▶ Stated task:
Change "scientific name" to "binomial name" in every one of the rows below, and leave everything else unchanged.

▶ Exercise inputs:

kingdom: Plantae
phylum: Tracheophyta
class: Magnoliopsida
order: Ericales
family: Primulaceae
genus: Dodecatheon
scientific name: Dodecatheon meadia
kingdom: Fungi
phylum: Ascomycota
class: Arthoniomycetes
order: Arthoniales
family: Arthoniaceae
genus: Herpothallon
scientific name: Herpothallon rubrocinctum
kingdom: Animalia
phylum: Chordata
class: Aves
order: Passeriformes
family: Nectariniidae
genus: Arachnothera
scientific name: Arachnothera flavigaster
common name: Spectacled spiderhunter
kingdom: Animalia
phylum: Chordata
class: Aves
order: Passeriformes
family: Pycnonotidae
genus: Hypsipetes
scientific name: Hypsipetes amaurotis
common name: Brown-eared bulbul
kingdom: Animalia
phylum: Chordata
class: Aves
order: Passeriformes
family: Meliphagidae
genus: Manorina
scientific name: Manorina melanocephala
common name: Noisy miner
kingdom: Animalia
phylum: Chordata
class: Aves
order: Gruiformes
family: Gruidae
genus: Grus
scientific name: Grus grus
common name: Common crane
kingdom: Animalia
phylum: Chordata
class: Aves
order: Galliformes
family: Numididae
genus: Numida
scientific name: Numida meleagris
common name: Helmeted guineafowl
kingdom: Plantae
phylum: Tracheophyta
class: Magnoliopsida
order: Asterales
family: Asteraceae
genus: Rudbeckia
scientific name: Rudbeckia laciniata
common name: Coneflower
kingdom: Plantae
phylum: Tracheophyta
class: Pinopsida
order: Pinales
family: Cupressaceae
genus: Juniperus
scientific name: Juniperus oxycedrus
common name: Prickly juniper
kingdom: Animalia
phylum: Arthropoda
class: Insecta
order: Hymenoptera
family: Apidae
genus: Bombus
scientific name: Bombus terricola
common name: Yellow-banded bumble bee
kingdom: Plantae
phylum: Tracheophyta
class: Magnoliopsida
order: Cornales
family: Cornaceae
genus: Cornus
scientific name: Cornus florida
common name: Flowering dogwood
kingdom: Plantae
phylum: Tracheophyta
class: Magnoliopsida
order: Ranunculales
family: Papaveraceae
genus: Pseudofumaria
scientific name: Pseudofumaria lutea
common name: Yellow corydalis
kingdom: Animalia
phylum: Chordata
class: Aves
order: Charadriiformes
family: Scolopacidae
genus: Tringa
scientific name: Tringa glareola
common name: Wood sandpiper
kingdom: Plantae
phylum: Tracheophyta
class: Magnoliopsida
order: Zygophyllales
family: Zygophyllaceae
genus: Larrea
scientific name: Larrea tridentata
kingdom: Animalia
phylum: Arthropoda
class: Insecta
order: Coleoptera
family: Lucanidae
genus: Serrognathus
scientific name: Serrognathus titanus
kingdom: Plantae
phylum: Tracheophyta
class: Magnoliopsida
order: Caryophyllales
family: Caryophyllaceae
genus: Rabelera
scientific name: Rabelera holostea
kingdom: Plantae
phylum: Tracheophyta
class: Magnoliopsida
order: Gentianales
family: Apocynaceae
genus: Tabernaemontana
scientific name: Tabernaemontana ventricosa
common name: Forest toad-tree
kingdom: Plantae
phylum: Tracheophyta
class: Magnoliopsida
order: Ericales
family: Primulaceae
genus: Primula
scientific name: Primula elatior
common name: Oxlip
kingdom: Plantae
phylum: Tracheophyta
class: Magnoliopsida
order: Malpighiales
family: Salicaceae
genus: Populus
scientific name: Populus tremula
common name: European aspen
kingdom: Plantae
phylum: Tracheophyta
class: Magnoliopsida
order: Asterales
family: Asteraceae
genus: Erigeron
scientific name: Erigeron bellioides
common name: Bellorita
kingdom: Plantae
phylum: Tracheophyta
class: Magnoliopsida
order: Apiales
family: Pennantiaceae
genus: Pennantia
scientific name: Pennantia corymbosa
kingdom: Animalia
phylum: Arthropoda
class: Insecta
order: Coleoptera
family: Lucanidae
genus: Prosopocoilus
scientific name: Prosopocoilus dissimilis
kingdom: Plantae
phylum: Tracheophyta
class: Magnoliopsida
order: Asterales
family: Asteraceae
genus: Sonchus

▶ Task answer:
kingdom: Plantae
phylum: Tracheophyta
class: Magnoliopsida
order: Ericales
family: Primulaceae
genus: Dodecatheon
binomial name: Dodecatheon meadia
kingdom: Fungi
phylum: Ascomycota
class: Arthoniomycetes
order: Arthoniales
family: Arthoniaceae
genus: Herpothallon
binomial name: Herpothallon rubrocinctum
kingdom: Animalia
phylum: Chordata
class: Aves
order: Passeriformes
family: Nectariniidae
genus: Arachnothera
binomial name: Arachnothera flavigaster
common name: Spectacled spiderhunter
kingdom: Animalia
phylum: Chordata
class: Aves
order: Passeriformes
family: Pycnonotidae
genus: Hypsipetes
binomial name: Hypsipetes amaurotis
common name: Brown-eared bulbul
kingdom: Animalia
phylum: Chordata
class: Aves
order: Passeriformes
family: Meliphagidae
genus: Manorina
binomial name: Manorina melanocephala
common name: Noisy miner
kingdom: Animalia
phylum: Chordata
class: Aves
order: Gruiformes
family: Gruidae
genus: Grus
binomial name: Grus grus
common name: Common crane
kingdom: Animalia
phylum: Chordata
class: Aves
order: Galliformes
family: Numididae
genus: Numida
binomial name: Numida meleagris
common name: Helmeted guineafowl
kingdom: Plantae
phylum: Tracheophyta
class: Magnoliopsida
order: Asterales
family: Asteraceae
genus: Rudbeckia
binomial name: Rudbeckia laciniata
common name: Coneflower
kingdom: Plantae
phylum: Tracheophyta
class: Pinopsida
order: Pinales
family: Cupressaceae
genus: Juniperus
binomial name: Juniperus oxycedrus
common name: Prickly juniper
kingdom: Animalia
phylum: Arthropoda
class: Insecta
order: Hymenoptera
family: Apidae
genus: Bombus
binomial name: Bombus terricola
common name: Yellow-banded bumble bee
kingdom: Plantae
phylum: Tracheophyta
class: Magnoliopsida
order: Cornales
family: Cornaceae
genus: Cornus
binomial name: Cornus florida
common name: Flowering dogwood
kingdom: Plantae
phylum: Tracheophyta
class: Magnoliopsida
order: Ranunculales
family: Papaveraceae
genus: Pseudofumaria
binomial name: Pseudofumaria lutea
common name: Yellow corydalis
kingdom: Animalia
phylum: Chordata
class: Aves
order: Charadriiformes
family: Scolopacidae
genus: Tringa
binomial name: Tringa glareola
common name: Wood sandpiper
kingdom: Plantae
phylum: Tracheophyta
class: Magnoliopsida
order: Zygophyllales
family: Zygophyllaceae
genus: Larrea
binomial name: Larrea tridentata
kingdom: Animalia
phylum: Arthropoda
class: Insecta
order: Coleoptera
family: Lucanidae
genus: Serrognathus
binomial name: Serrognathus titanus
kingdom: Plantae
phylum: Tracheophyta
class: Magnoliopsida
order: Caryophyllales
family: Caryophyllaceae
genus: Rabelera
binomial name: Rabelera holostea
kingdom: Plantae
phylum: Tracheophyta
class: Magnoliopsida
order: Gentianales
family: Apocynaceae
genus: Tabernaemontana
binomial name: Tabernaemontana ventricosa
common name: Forest toad-tree
kingdom: Plantae
phylum: Tracheophyta
class: Magnoliopsida
order: Ericales
family: Primulaceae
genus: Primula
binomial name: Primula elatior
common name: Oxlip
kingdom: Plantae
phylum: Tracheophyta
class: Magnoliopsida
order: Malpighiales
family: Salicaceae
genus: Populus
binomial name: Populus tremula
common name: European aspen
kingdom: Plantae
phylum: Tracheophyta
class: Magnoliopsida
order: Asterales
family: Asteraceae
genus: Erigeron
binomial name: Erigeron bellioides
common name: Bellorita
kingdom: Plantae
phylum: Tracheophyta
class: Magnoliopsida
order: Apiales
family: Pennantiaceae
genus: Pennantia
binomial name: Pennantia corymbosa
kingdom: Animalia
phylum: Arthropoda
class: Insecta
order: Coleoptera
family: Lucanidae
genus: Prosopocoilus
binomial name: Prosopocoilus dissimilis
kingdom: Plantae
phylum: Tracheophyta
class: Magnoliopsida
order: Asterales
family: Asteraceae
genus: Sonchus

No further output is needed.